(Dataset records)

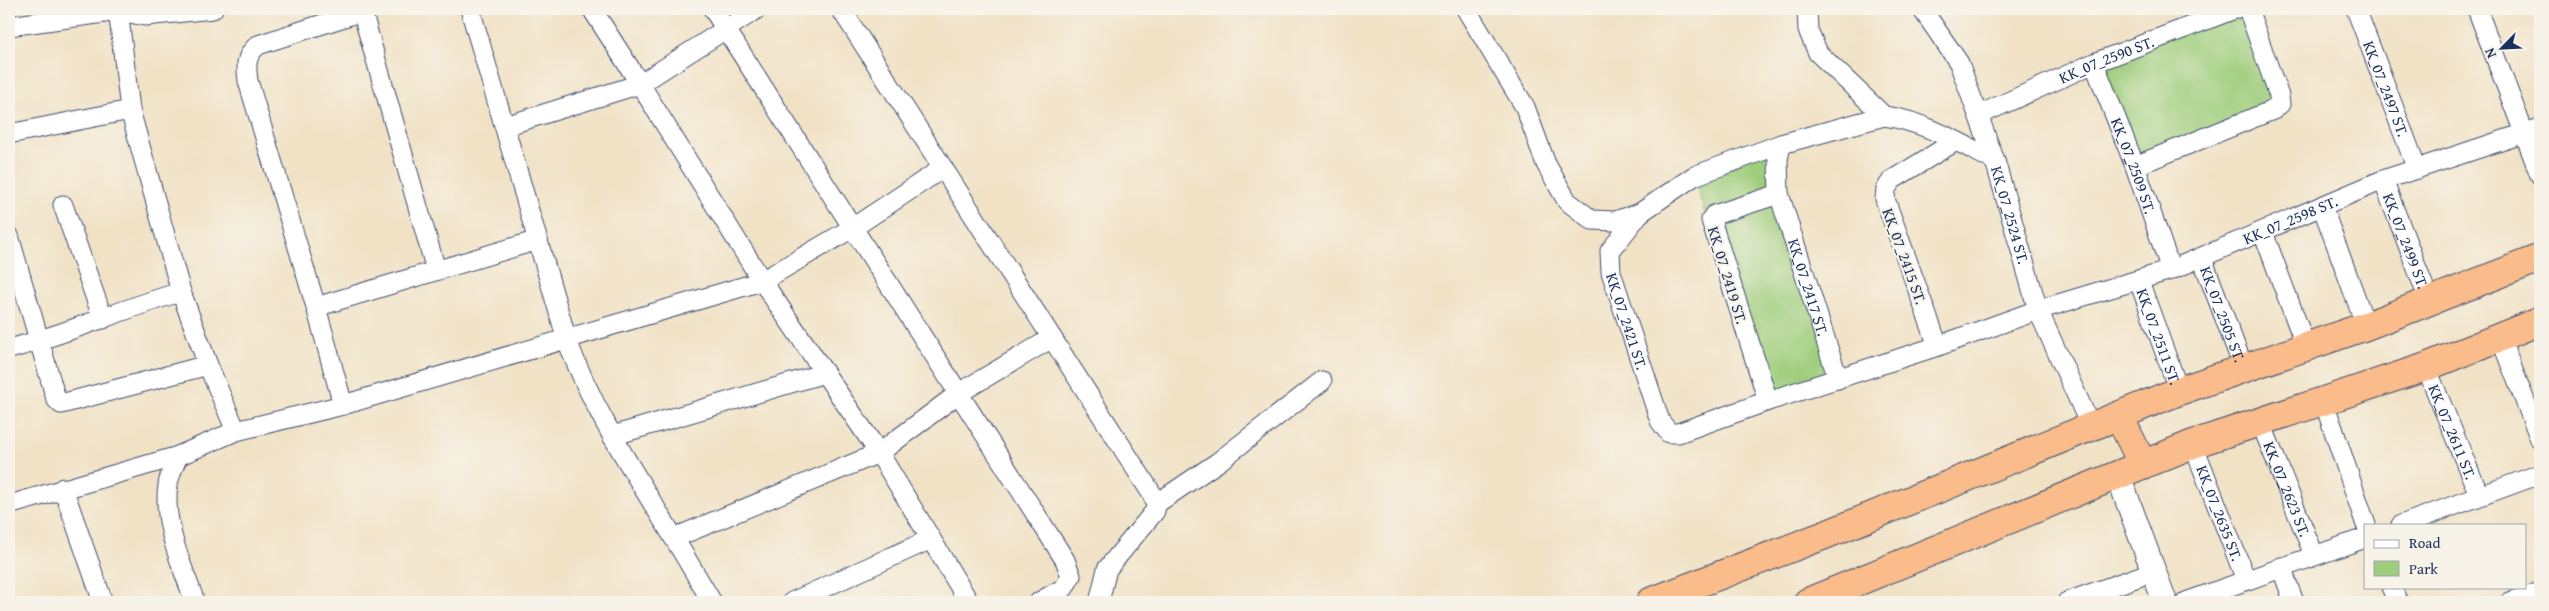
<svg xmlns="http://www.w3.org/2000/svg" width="2549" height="611" viewBox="0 0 2549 611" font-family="'Gentium Book Plus',serif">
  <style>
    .park { fill: #9ecd7b; stroke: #5c7e6c }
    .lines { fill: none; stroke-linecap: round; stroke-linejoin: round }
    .minor-casing { stroke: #3b4a6e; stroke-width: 21 }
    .tertiary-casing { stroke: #3b4a6e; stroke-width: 26 }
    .trunk-casing { stroke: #3b4a6e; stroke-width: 30 }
    .minor { stroke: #fff; stroke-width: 19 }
    .tertiary { stroke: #fff; stroke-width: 24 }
    .trunk { stroke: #f9bc8a; stroke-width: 28 }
    .labels { text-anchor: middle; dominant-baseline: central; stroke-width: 4.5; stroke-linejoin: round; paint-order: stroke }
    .street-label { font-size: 16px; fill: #1b2f5e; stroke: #f7f3e8 }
  </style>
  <rect width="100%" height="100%" fill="#f7f3e8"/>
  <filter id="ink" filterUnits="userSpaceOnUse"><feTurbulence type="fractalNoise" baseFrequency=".02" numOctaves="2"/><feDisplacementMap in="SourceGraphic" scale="10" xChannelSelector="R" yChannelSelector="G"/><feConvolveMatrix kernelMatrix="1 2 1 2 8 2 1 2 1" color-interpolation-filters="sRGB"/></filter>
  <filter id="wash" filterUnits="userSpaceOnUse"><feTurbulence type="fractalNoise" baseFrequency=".0096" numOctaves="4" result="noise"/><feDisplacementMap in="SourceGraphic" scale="20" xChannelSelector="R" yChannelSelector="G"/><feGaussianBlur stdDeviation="1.12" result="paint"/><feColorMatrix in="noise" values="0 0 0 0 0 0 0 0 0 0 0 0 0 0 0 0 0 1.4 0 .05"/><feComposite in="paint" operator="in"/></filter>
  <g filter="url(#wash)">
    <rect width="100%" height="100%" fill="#f1e2c6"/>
    <path class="park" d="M2248,9L2273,110L2135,166L2094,63Z
      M1766,148L1837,380L1765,402L1692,172Z"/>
  </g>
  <g filter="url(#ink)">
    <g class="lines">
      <defs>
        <g id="minor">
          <path d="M118,9L130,110L181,292L208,365L236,431"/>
          <path d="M369,9L258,45C245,56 246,65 248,81L316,307L343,405L762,281L854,227L943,168"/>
          <path d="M470,9L567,340C593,411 635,474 674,538L879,453L959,393L1052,338"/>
          <path d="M592,9L640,84L757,9"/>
          <path d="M713,9L1065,560L1071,576L1064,588L1039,602"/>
          <path d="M841,9L1152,494L1156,504L1155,511L1107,569L1099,602"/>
          <path d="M1466,9L1525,107L1546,164L1567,201L1592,220L1615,221L1640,213L1694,176L1781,144L1884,116C1923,121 1960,143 1995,161"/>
          <path d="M1807,9L1808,30L1818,53L1884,116"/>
          <path id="s1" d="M1922,9L1959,63L1995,161L2038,310L2091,427"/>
          <path id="s2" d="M2356,9L2417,169"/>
          <path d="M2477,9L2540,175"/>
          <path d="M362,11L436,270"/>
          <path d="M9,26L119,11L145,16L213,9"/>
          <path id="s3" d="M2094,63L2135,166L2171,270"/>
          <path id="s4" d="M1979,115L2094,63L2235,9"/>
          <path d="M505,126L640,84L762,281L879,453L969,602"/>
          <path d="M9,134L130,110"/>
          <path id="s5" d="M1781,144L1778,160L1779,194L1838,379"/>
          <path d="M2135,166L2273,110L2280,104L2279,96L2248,9"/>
          <path id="s6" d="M2383,180L2429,300"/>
          <path d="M63,205L103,319"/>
          <path d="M2322,206L2366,326"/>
          <path id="s7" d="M1640,213L1610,251L1611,272L1660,421L1669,433H1678L1768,401L1938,346L2038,310L2171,270L2383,180L2540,128"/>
          <path d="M2263,232L2306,347"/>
          <path d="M9,236L56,399L61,404L208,365"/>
          <path id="s8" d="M2202,258L2244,369"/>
          <path id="s9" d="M2139,281L2179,391"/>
          <path d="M316,307L538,240"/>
          <path d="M2500,337L2540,439"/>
          <path d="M1938,346L1885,199L1886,189L1892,180L1956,141"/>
          <path d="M9,349C68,334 123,308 181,292"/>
          <path id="s10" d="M2426,367L2479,495"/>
          <path d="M1768,401L1711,220L1714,215L1779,194"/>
          <path d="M2324,402L2366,525"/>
          <path id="s11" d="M2261,423L2314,555"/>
          <path d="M612,436L825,373"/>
          <path id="s12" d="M2193,444L2246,580"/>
          <path d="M178,456C174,466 169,475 168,485C162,523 183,568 195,602"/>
          <path d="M63,488L103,602"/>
          <path d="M1156,504L1218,462L1322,381"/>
          <path d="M9,505L178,456L236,431L343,405"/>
          <path d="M2401,525L2540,474"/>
          <path d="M674,538L712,602"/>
          <path d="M2281,567L2294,602"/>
          <path d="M2391,587L2398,602"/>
          <path d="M792,602L931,539"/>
          <path d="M2067,602L2155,571"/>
          <path d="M2186,602L2365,538"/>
          <path d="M2510,602L2540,592"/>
        </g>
        <path id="tertiary" d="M2118,475L2165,602"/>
        <path id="trunk" d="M2119,416L2143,465
          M1650,602L1825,535L2179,391L2366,326L2540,258
          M1808,602L2193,444L2426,367L2540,321"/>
      </defs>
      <use href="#minor" class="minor-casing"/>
      <use href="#tertiary" class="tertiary-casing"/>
      <use href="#trunk" class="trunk-casing"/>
      <use href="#minor" class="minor"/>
      <use href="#tertiary" class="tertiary"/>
      <use href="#trunk" class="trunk"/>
    </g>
  </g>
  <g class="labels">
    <g class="street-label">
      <text stroke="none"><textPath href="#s4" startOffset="139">KK_07_2590 ST.</textPath></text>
      <text stroke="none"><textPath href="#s2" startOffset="85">KK_07_2497 ST.</textPath></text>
      <text stroke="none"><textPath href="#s3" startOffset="110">KK_07_2509 ST.</textPath></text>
      <text stroke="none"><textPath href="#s1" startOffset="226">KK_07_2524 ST.</textPath></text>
      <text stroke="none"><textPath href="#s7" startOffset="899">KK_07_2598 ST.</textPath></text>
      <text stroke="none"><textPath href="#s6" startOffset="65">KK_07_2499 ST.</textPath></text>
      <text transform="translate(1905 256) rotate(70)">KK_07_2415 ST.</text>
      <text transform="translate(1728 275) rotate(73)">KK_07_2419 ST.</text>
      <text stroke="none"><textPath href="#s5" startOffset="148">KK_07_2417 ST.</textPath></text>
      <text stroke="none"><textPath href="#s8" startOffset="60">KK_07_2505 ST.</textPath></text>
      <text stroke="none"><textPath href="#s7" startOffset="121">KK_07_2421 ST.</textPath></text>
      <text stroke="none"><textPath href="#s9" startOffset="59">KK_07_2511 ST.</textPath></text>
      <text stroke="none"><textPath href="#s10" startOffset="70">KK_07_2611 ST.</textPath></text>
      <text stroke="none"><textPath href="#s11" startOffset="71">KK_07_2623 ST.</textPath></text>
      <text stroke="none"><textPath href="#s12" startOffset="74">KK_07_2635 ST.</textPath></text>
    </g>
  </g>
  <rect width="2549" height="611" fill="none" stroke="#f7f3e8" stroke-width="30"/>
  <rect x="2364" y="524" width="162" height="65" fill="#f7f3e8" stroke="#9fa5b1"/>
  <rect x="2374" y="540" width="25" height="8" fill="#ffffff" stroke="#9fa5b1"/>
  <text x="2409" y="548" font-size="15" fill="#1b2f5e">Road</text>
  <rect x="2374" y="561" width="25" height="15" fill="#9ecd7b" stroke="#9fa5b1"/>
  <text x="2409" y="574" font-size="15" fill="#1b2f5e">Park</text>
  <g transform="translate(2502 48) rotate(246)" stroke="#f7f3e8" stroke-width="4" paint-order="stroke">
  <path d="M0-4L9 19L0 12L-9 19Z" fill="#1b2f5e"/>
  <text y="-8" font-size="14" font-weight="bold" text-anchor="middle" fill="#1b2f5e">N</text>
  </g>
</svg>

Work task
Search the records for the string "lines", and copy every line that holds it.

Answer box
    .lines { fill: none; stroke-linecap: round; stroke-linejoin: round }
    <g class="lines">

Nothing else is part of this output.